Re: [PATCH 1/2] fs/exec: allow to unshare a time namespace on vfork+exec

Florian Weimer <fweimer@xxxxxxxxxx> · Wed, 15 Jun 2022 10:14:19 +0200

* Christian Brauner:

> For pid namespaces one problem would be that it could end up confusing a
> process about its own pid. This was a more serious problem when the pid
> cache was still active in glibc; but fwiw systemd still has a pid cache
> afair.

Right.  glibc still has a TID cache, mainly for use with recursive
mutexes (where we need a 32-bit thread identifier and can't perform a
system call on every locking operation for performance reasons).
Assuming that a non-delayed CLONE_NEWPID would also change the TID
underneath us, we'd have subtly broken recursive mutexes.

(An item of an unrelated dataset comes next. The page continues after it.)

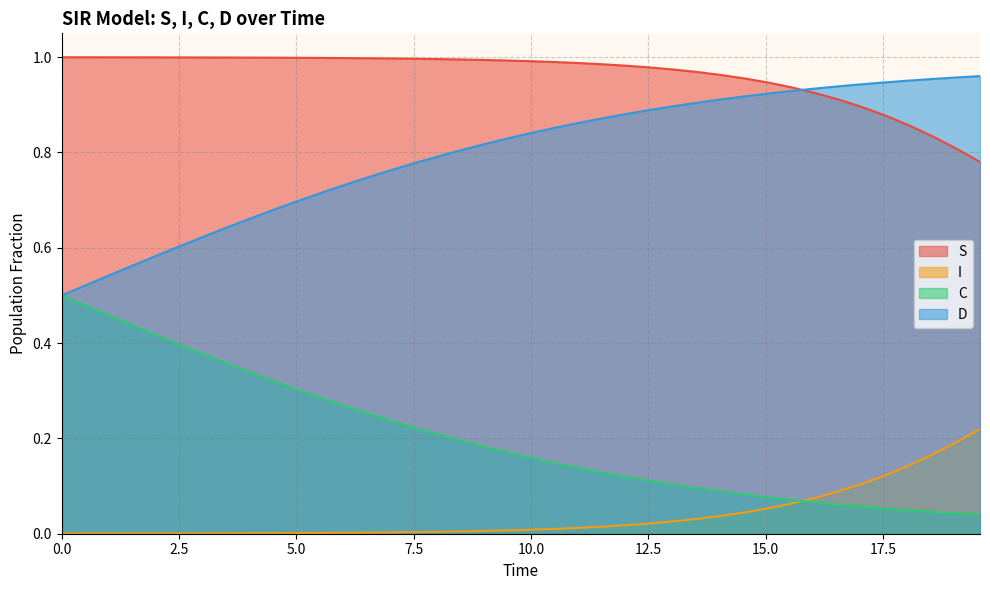

Which series has the largest total across all categories?

S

vfork gets away with not updating the TID cache (which is shared with
the parent process) because the parent process is suspended while the
new subprocess is still running and has not execve'ed yet.

Now one could argue that calling unshare automatically means that you
must not call any glibc functions afterwards (similar to thread-creating
clone), or at least that you cannot call any functions which are not
async-signal-safe, but that does not match existing application
practice.  And I think we actually prefer that file servers call chroot
after unshare(CLONE_FS), rather than trying to reimplement restricted
pathname lookup in userspace.

Thanks,
Florian